Task to complete = Only the pictures should be dropped; copy the rest of the entries exactly.

Records from a collection:
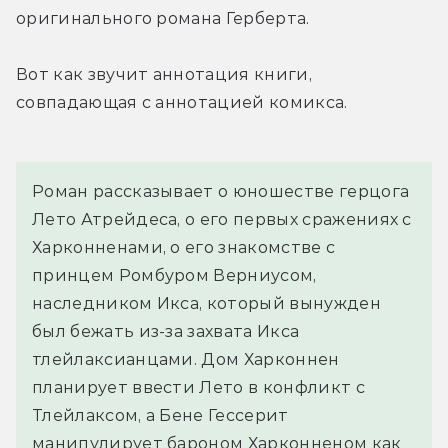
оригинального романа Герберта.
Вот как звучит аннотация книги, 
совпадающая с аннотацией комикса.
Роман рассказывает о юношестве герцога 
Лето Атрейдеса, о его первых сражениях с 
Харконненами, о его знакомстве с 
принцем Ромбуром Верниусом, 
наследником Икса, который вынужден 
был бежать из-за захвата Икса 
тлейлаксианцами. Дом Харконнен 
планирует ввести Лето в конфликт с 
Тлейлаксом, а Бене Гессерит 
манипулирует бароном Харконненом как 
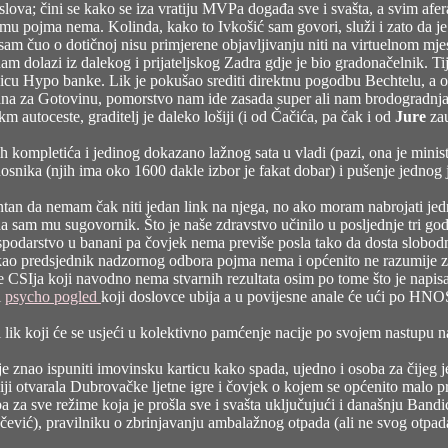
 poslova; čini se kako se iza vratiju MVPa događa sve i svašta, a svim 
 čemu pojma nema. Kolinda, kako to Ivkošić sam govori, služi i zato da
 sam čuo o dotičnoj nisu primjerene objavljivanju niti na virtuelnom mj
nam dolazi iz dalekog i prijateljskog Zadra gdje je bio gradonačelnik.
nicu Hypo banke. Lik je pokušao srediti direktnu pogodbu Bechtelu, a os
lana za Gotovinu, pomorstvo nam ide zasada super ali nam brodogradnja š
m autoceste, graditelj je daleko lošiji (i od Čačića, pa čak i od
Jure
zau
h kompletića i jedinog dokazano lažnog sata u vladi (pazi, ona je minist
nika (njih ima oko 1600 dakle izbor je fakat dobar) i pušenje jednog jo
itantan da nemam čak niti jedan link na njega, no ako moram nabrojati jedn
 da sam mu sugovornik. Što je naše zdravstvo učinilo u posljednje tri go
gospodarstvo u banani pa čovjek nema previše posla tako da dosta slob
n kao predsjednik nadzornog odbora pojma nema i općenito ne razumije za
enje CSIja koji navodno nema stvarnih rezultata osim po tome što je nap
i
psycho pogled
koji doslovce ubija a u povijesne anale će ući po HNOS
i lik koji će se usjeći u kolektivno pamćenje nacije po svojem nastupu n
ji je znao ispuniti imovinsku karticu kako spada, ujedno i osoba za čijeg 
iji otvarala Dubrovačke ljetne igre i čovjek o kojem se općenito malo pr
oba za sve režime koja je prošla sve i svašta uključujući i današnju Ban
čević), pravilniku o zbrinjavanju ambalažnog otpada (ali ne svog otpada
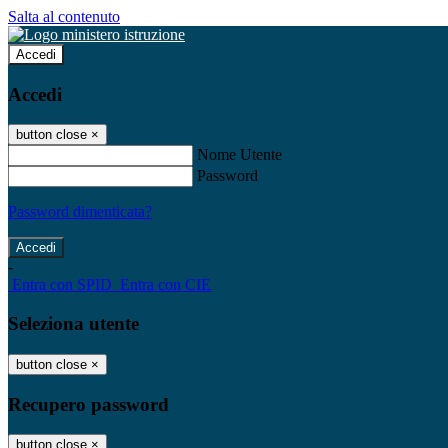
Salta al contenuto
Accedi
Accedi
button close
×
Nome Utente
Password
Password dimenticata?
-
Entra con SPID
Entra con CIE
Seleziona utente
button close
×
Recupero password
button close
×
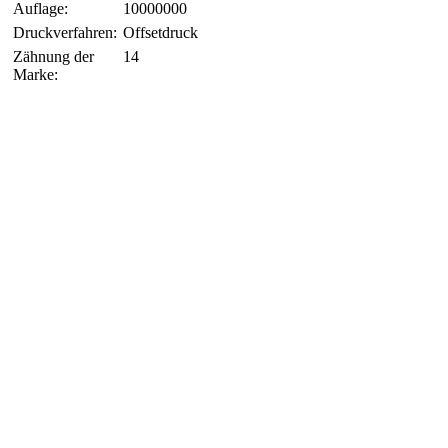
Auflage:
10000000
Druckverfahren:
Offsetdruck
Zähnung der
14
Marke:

Solution below =
оригинального романа Герберта.
Вот как звучит аннотация книги, 
совпадающая с аннотацией комикса.
Роман рассказывает о юношестве герцога 
Лето Атрейдеса, о его первых сражениях с 
Харконненами, о его знакомстве с 
принцем Ромбуром Верниусом, 
наследником Икса, который вынужден 
был бежать из-за захвата Икса 
тлейлаксианцами. Дом Харконнен 
планирует ввести Лето в конфликт с 
Тлейлаксом, а Бене Гессерит 
манипулирует бароном Харконненом как 
 poslova; čini se kako se iza vratiju MVPa događa sve i svašta, a svim 
 čemu pojma nema. Kolinda, kako to Ivkošić sam govori, služi i zato da
 sam čuo o dotičnoj nisu primjerene objavljivanju niti na virtuelnom mj
nam dolazi iz dalekog i prijateljskog Zadra gdje je bio gradonačelnik.
nicu Hypo banke. Lik je pokušao srediti direktnu pogodbu Bechtelu, a os
lana za Gotovinu, pomorstvo nam ide zasada super ali nam brodogradnja š
m autoceste, graditelj je daleko lošiji (i od Čačića, pa čak i od
Jure
zau
h kompletića i jedinog dokazano lažnog sata u vladi (pazi, ona je minist
nika (njih ima oko 1600 dakle izbor je fakat dobar) i pušenje jednog jo
itantan da nemam čak niti jedan link na njega, no ako moram nabrojati jedn
 da sam mu sugovornik. Što je naše zdravstvo učinilo u posljednje tri go
gospodarstvo u banani pa čovjek nema previše posla tako da dosta slob
n kao predsjednik nadzornog odbora pojma nema i općenito ne razumije za
enje CSIja koji navodno nema stvarnih rezultata osim po tome što je nap
i
psycho pogled
koji doslovce ubija a u povijesne anale će ući po HNOS
i lik koji će se usjeći u kolektivno pamćenje nacije po svojem nastupu n
ji je znao ispuniti imovinsku karticu kako spada, ujedno i osoba za čijeg 
iji otvarala Dubrovačke ljetne igre i čovjek o kojem se općenito malo pr
oba za sve režime koja je prošla sve i svašta uključujući i današnju Ban
čević), pravilniku o zbrinjavanju ambalažnog otpada (ali ne svog otpada
Salta al contenuto
Accedi
Accedi
button close
×
Nome Utente
Password
Password dimenticata?
-
Entra con SPID
Entra con CIE
Seleziona utente
button close
×
Recupero password
button close
×
Auflage:
10000000
Druckverfahren:
Offsetdruck
Zähnung der
14
Marke:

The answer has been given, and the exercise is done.